▶ _Activity_:
The answer is a stretch of the material below, returned exactly: the line containing "s.setblocking(0)", the line containing "There is initial files in files directory.", and all lines between.

▶ _Data for analysis_:
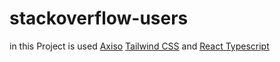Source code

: # stackoverflow-users

in this Project is used [Axiso](https://github.com/axios/axios) [Tailwind CSS](https://github.com/tailwindlabs/tailwindcss) and [React Typescript](https://github.com/facebook/react)

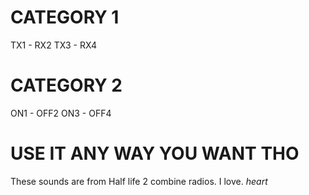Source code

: # CATEGORY 1
TX1 - RX2
TX3 - RX4

# CATEGORY 2
ON1 - OFF2
ON3 - OFF4

# USE IT ANY WAY YOU WANT THO
These sounds are from Half life 2 combine radios. I love. *heart*
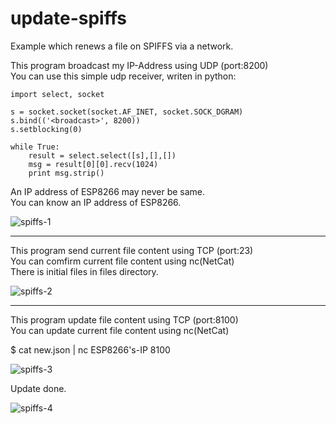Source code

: # update-spiffs

Example which renews a file on SPIFFS via a network.   

This program broadcast my IP-Address using UDP (port:8200)   
You can use this simple udp receiver, writen in python:   

	import select, socket

	s = socket.socket(socket.AF_INET, socket.SOCK_DGRAM)
	s.bind(('<broadcast>', 8200))
	s.setblocking(0)

	while True:
	    result = select.select([s],[],[])
	    msg = result[0][0].recv(1024)
	    print msg.strip()

An IP address of ESP8266 may never be same.   
You can know an IP address of ESP8266.   

![spiffs-1](https://user-images.githubusercontent.com/6020549/52171728-4c051780-27a5-11e9-81ad-b5adda456ca1.jpg)

---

This program send current file content using TCP (port:23)   
You can comfirm current file content using nc(NetCat)   
There is initial files in files directory.   

![spiffs-2](https://user-images.githubusercontent.com/6020549/52171730-4f000800-27a5-11e9-93a1-01326ac757a2.jpg)

---


This program update file content using TCP (port:8100)   
You can update current file content using nc(NetCat)   

  $ cat new.json | nc ESP8266's-IP 8100

![spiffs-3](https://user-images.githubusercontent.com/6020549/52171734-57584300-27a5-11e9-8ffc-34b14c7de3f5.jpg)

Update done.   

![spiffs-4](https://user-images.githubusercontent.com/6020549/52171747-9be3de80-27a5-11e9-82f6-3026ba108298.jpg)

▶ _Answer section_:
	s.setblocking(0)

	while True:
	    result = select.select([s],[],[])
	    msg = result[0][0].recv(1024)
	    print msg.strip()

An IP address of ESP8266 may never be same.   
You can know an IP address of ESP8266.   

![spiffs-1](https://user-images.githubusercontent.com/6020549/52171728-4c051780-27a5-11e9-81ad-b5adda456ca1.jpg)

---

This program send current file content using TCP (port:23)   
You can comfirm current file content using nc(NetCat)   
There is initial files in files directory.   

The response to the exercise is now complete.